◆ GOAL OF THE EXERCISE
Word for word, give the entries back.

(Saved entries)
────────
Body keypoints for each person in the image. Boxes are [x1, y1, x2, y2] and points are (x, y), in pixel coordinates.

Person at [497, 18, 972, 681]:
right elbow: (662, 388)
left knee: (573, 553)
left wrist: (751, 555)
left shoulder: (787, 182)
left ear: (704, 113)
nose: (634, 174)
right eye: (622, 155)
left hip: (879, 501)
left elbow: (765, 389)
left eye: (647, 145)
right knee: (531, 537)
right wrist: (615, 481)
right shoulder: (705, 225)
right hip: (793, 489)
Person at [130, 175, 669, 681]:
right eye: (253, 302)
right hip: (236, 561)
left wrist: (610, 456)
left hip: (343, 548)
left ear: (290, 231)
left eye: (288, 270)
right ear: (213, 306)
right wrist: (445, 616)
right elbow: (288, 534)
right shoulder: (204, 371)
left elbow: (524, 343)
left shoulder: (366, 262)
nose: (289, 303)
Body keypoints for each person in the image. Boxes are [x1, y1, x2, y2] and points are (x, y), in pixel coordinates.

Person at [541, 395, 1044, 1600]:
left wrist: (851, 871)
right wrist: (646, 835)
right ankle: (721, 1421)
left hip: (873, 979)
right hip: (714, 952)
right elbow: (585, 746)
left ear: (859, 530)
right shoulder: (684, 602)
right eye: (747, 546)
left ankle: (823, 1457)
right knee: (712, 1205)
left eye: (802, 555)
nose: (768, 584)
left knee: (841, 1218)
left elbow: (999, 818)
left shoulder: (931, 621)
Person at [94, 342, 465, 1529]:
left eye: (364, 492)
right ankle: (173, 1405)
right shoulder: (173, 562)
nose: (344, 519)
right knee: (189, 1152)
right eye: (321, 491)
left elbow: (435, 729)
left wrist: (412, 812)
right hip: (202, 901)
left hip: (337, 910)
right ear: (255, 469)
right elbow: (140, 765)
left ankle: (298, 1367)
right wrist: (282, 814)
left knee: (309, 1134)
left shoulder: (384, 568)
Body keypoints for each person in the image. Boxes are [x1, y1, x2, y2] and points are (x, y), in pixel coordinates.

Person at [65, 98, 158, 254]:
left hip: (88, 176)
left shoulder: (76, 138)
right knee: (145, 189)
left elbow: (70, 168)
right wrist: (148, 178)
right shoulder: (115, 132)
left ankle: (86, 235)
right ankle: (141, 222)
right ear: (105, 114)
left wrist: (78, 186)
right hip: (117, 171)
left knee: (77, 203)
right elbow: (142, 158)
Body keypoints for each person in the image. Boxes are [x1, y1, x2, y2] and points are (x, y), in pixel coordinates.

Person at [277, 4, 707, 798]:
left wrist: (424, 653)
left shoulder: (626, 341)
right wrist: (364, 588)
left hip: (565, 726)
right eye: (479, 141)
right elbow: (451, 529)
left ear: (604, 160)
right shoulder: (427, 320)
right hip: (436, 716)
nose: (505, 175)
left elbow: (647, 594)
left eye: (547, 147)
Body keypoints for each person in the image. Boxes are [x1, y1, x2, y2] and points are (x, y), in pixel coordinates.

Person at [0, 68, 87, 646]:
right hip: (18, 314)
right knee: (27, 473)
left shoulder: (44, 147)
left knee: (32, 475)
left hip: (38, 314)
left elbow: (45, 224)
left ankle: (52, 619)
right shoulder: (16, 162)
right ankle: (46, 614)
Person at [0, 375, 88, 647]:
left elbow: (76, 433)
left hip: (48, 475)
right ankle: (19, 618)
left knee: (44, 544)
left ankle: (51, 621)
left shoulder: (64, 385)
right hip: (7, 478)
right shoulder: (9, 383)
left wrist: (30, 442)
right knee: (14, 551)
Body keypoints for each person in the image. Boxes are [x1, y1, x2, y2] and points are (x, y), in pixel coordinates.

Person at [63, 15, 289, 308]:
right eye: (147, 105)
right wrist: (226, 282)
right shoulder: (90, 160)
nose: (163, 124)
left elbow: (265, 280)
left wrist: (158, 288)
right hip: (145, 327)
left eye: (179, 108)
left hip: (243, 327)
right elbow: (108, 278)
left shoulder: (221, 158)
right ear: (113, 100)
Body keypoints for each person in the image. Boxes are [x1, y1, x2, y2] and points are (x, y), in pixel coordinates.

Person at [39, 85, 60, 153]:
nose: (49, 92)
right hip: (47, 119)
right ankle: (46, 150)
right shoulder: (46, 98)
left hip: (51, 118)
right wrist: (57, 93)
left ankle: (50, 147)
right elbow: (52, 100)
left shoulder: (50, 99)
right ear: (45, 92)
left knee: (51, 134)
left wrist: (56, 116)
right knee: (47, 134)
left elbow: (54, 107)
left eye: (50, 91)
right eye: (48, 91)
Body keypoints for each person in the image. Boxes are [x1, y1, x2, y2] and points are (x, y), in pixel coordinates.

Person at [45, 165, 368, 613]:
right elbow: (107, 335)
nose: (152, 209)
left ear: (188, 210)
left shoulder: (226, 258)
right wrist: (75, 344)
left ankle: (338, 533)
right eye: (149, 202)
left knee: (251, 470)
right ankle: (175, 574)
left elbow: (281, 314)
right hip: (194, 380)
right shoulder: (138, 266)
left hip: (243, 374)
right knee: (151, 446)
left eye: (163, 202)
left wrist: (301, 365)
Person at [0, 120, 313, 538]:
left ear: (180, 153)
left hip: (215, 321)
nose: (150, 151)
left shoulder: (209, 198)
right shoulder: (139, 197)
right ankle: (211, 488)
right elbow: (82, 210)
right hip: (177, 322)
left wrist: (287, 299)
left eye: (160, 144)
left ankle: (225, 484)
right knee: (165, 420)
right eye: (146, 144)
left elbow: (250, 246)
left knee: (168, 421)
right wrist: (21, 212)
────────
◆ EXERCISE RESPONSE
Body keypoints for each person in the image. Boxes are [x1, y1, x2, y2] and points are (x, y), in pixel coordinates.

Person at [497, 18, 972, 681]:
right elbow: (662, 388)
left knee: (573, 553)
left wrist: (751, 555)
left shoulder: (787, 182)
left ear: (704, 113)
nose: (634, 174)
right eye: (622, 155)
left hip: (879, 501)
left elbow: (765, 389)
left eye: (647, 145)
right knee: (531, 537)
right wrist: (615, 481)
right shoulder: (705, 225)
right hip: (793, 489)
Person at [130, 175, 669, 681]:
right eye: (253, 302)
right hip: (236, 561)
left wrist: (610, 456)
left hip: (343, 548)
left ear: (290, 231)
left eye: (288, 270)
right ear: (213, 306)
right wrist: (445, 616)
right elbow: (288, 534)
right shoulder: (204, 371)
left elbow: (524, 343)
left shoulder: (366, 262)
nose: (289, 303)
Body keypoints for each person in the image. Boxes are [x1, y1, x2, y2] and points are (x, y), in pixel coordinates.

Person at [541, 395, 1044, 1600]:
left wrist: (851, 871)
right wrist: (646, 835)
right ankle: (721, 1421)
left hip: (873, 979)
right hip: (714, 952)
right elbow: (585, 746)
left ear: (859, 530)
right shoulder: (684, 602)
right eye: (747, 546)
left ankle: (823, 1457)
right knee: (712, 1205)
left eye: (802, 555)
nose: (768, 584)
left knee: (841, 1218)
left elbow: (999, 818)
left shoulder: (931, 621)
Person at [94, 342, 465, 1529]:
left eye: (364, 492)
right ankle: (173, 1405)
right shoulder: (173, 562)
nose: (344, 519)
right knee: (189, 1152)
right eye: (321, 491)
left elbow: (435, 729)
left wrist: (412, 812)
right hip: (202, 901)
left hip: (337, 910)
right ear: (255, 469)
right elbow: (140, 765)
left ankle: (298, 1367)
right wrist: (282, 814)
left knee: (309, 1134)
left shoulder: (384, 568)
Body keypoints for each person in the image. Boxes are [x1, y1, x2, y2] and points are (x, y), in pixel coordinates.

Person at [65, 98, 158, 254]:
left hip: (88, 176)
left shoulder: (76, 138)
right knee: (145, 189)
left elbow: (70, 168)
right wrist: (148, 178)
right shoulder: (115, 132)
left ankle: (86, 235)
right ankle: (141, 222)
right ear: (105, 114)
left wrist: (78, 186)
right hip: (117, 171)
left knee: (77, 203)
right elbow: (142, 158)
Body keypoints for each person in the image. Boxes are [x1, y1, x2, y2] and points are (x, y), in pixel coordinates.

Person at [277, 4, 707, 798]:
left wrist: (424, 653)
left shoulder: (626, 341)
right wrist: (364, 588)
left hip: (565, 726)
right eye: (479, 141)
right elbow: (451, 529)
left ear: (604, 160)
right shoulder: (427, 320)
right hip: (436, 716)
nose: (505, 175)
left elbow: (647, 594)
left eye: (547, 147)
Body keypoints for each person in the image. Boxes are [x1, y1, x2, y2] and points are (x, y), in pixel coordinates.

Person at [0, 68, 87, 646]:
right hip: (18, 314)
right knee: (27, 473)
left shoulder: (44, 147)
left knee: (32, 475)
left hip: (38, 314)
left elbow: (45, 224)
left ankle: (52, 619)
right shoulder: (16, 162)
right ankle: (46, 614)
Person at [0, 375, 88, 647]:
left elbow: (76, 433)
left hip: (48, 475)
right ankle: (19, 618)
left knee: (44, 544)
left ankle: (51, 621)
left shoulder: (64, 385)
right hip: (7, 478)
right shoulder: (9, 383)
left wrist: (30, 442)
right knee: (14, 551)
Body keypoints for each person in the image. Boxes are [x1, y1, x2, y2] and points are (x, y), in pixel coordinates.

Person at [63, 15, 289, 308]:
right eye: (147, 105)
right wrist: (226, 282)
right shoulder: (90, 160)
nose: (163, 124)
left elbow: (265, 280)
left wrist: (158, 288)
right hip: (145, 327)
left eye: (179, 108)
left hip: (243, 327)
right elbow: (108, 278)
left shoulder: (221, 158)
right ear: (113, 100)
Body keypoints for each person in the image. Boxes are [x1, y1, x2, y2] and points are (x, y), in pixel coordinates.

Person at [39, 85, 60, 153]:
nose: (49, 92)
right hip: (47, 119)
right ankle: (46, 150)
right shoulder: (46, 98)
left hip: (51, 118)
right wrist: (57, 93)
left ankle: (50, 147)
right elbow: (52, 100)
left shoulder: (50, 99)
right ear: (45, 92)
left knee: (51, 134)
left wrist: (56, 116)
right knee: (47, 134)
left elbow: (54, 107)
left eye: (50, 91)
right eye: (48, 91)
Body keypoints for each person in the image. Boxes are [x1, y1, x2, y2] and points are (x, y), in pixel coordinates.

Person at [45, 165, 368, 613]:
right elbow: (107, 335)
nose: (152, 209)
left ear: (188, 210)
left shoulder: (226, 258)
right wrist: (75, 344)
left ankle: (338, 533)
right eye: (149, 202)
left knee: (251, 470)
right ankle: (175, 574)
left elbow: (281, 314)
right hip: (194, 380)
right shoulder: (138, 266)
left hip: (243, 374)
right knee: (151, 446)
left eye: (163, 202)
left wrist: (301, 365)
Person at [0, 120, 313, 538]:
left ear: (180, 153)
left hip: (215, 321)
nose: (150, 151)
left shoulder: (209, 198)
right shoulder: (139, 197)
right ankle: (211, 488)
right elbow: (82, 210)
right hip: (177, 322)
left wrist: (287, 299)
left eye: (160, 144)
left ankle: (225, 484)
right knee: (165, 420)
right eye: (146, 144)
left elbow: (250, 246)
left knee: (168, 421)
right wrist: (21, 212)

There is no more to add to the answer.